За день до встречи он заявил: «Хочу спать, спать… не хочу просыпаться». В ходе беседы он повторил то же самое, и добавил лишь одно слово: «но…» Я вопросительно посмотрела на него, и П. решил продолжить. Он тихо, едва ли не шепотом, поведал, что его навестила жена. Она не сомневалась, что супруг все преодолеет, ждала, когда он вернется домой, начнет ухаживать за садом, напомнила, что П. обещал в ближайшее время выйти на пенсию. После этого они планировали переехать в Аризону, провести там несколько приятных лет.
П. с особой теплотой и нежностью рассказывал о дочери. Ей исполнился двадцать один год, и она приезжала к нему, получив пару свободных дней в колледже. Дочь ужаснулась, увидев, в каком состоянии находился отец. П. рассказывал об этом так, словно был виноват в том, что разочаровал родных, не оправдал их ожидания.
Я указала ему на это, и П. кивнул. Он рассказал мне обо всех своих разочарованиях. Первые годы брака он провел, зарабатывая на благо семьи, старался «обустроить для них хороший дом». Работа не позволяла ему часто появляться дома. После того как у него диагностировали онкологию, П. старался каждую свободную минуту проводить с семьей, но, кажется, немного опоздал. Дочь в основном находилась в школе, предпочитала компанию друзей. Когда она была еще ребенком и действительно в нем нуждалась, тот был слишком занят – зарабатывал деньги.

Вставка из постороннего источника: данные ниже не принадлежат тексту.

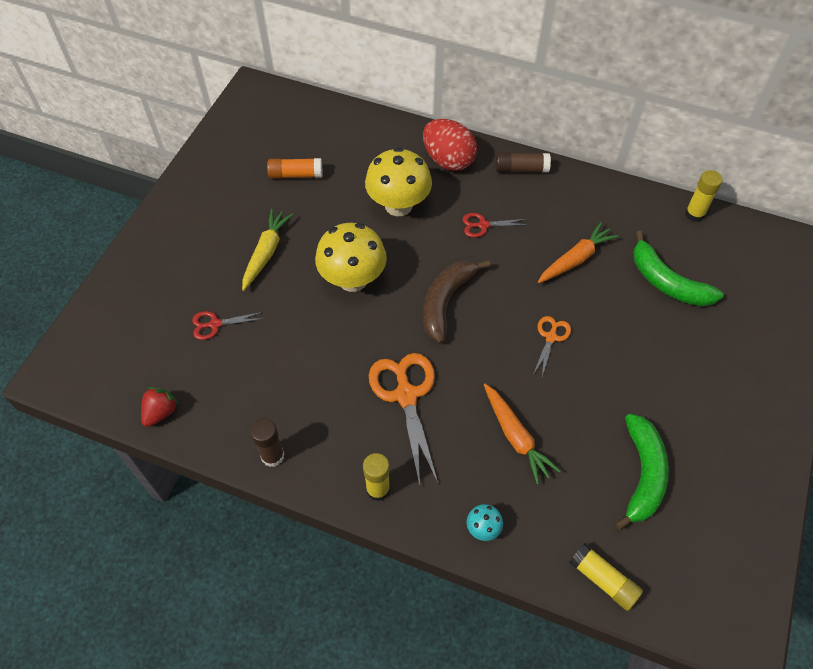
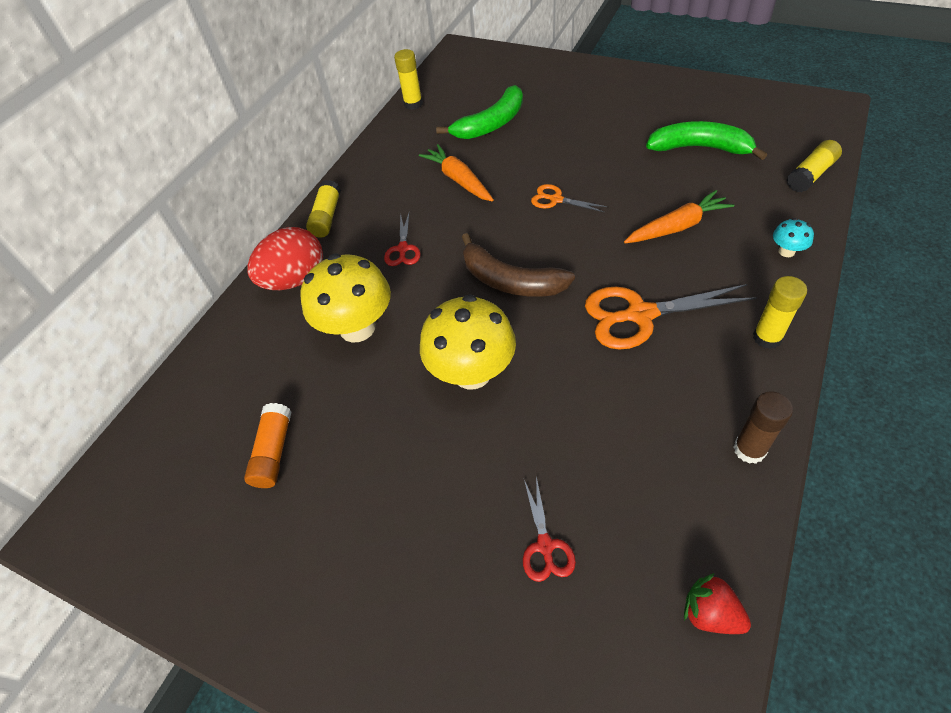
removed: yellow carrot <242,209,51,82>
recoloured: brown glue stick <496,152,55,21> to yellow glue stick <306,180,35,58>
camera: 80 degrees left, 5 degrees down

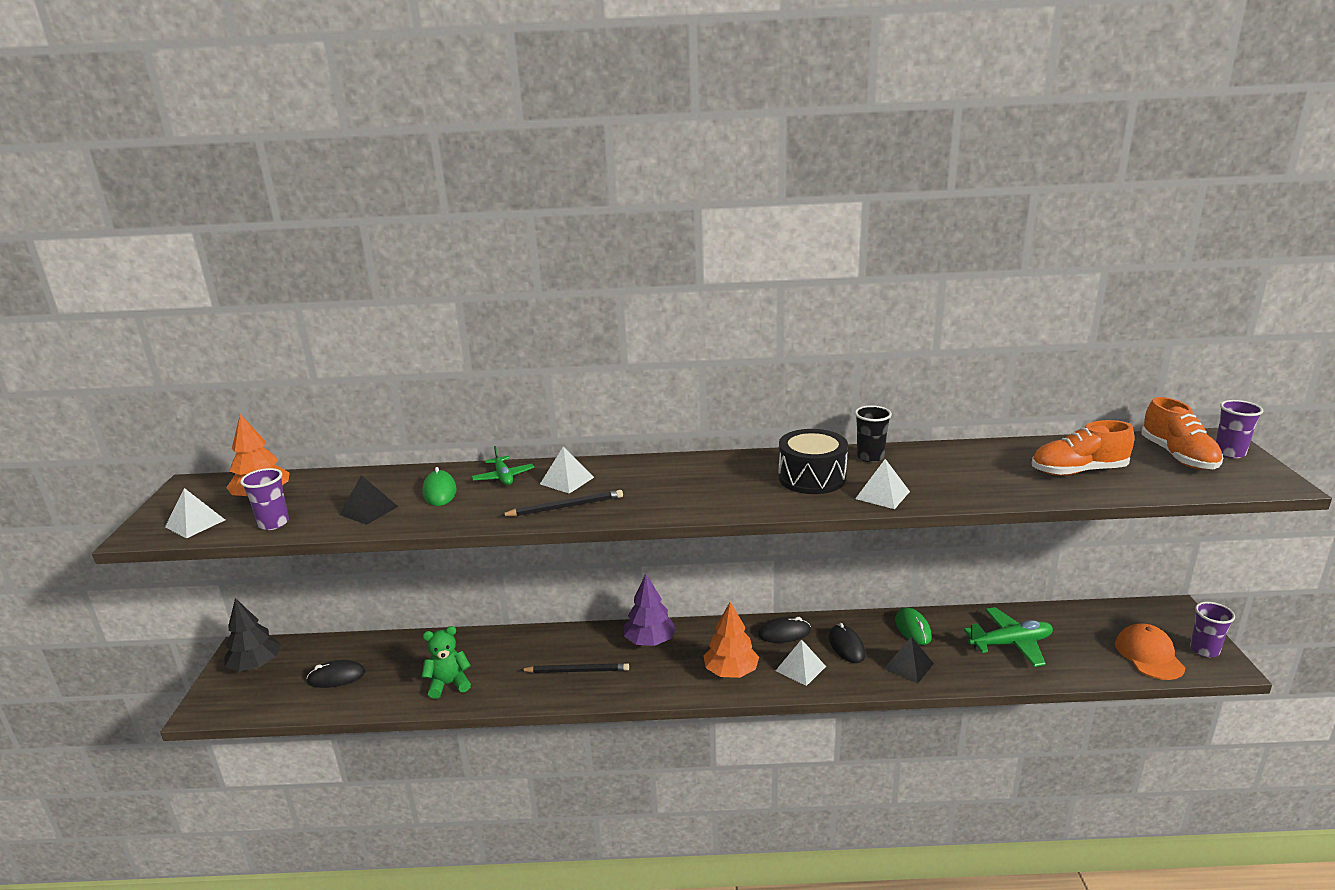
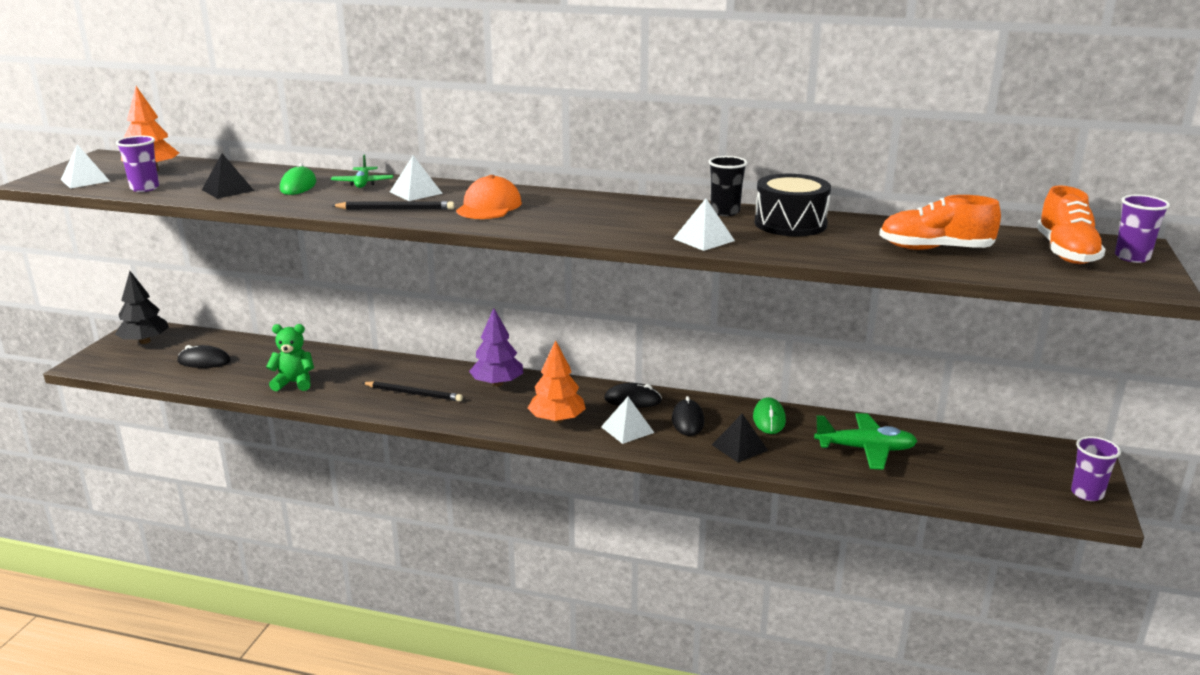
moved: black drum <779,429,69,65> to <755,174,76,62>; orange cap <1115,624,70,56> to <456,175,66,44>
camera: 15 degrees right, 0 degrees up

Когда мы заговорили о его текущем состоянии, П. сказал: «Становится легче, только когда сплю. А проснешься – такая тоска! Никакого облегчения. Как же я завидую двум соседям по палате, которые умерли! Сидел у кровати первого – ничего такого особенного не почувствовал. Думаю, он – счастливчик. Заслужил нормальную смерть. Не тосковал, умер быстро, без страданий. И вот я лежу. У меня каждый час, каждый день – мучение!»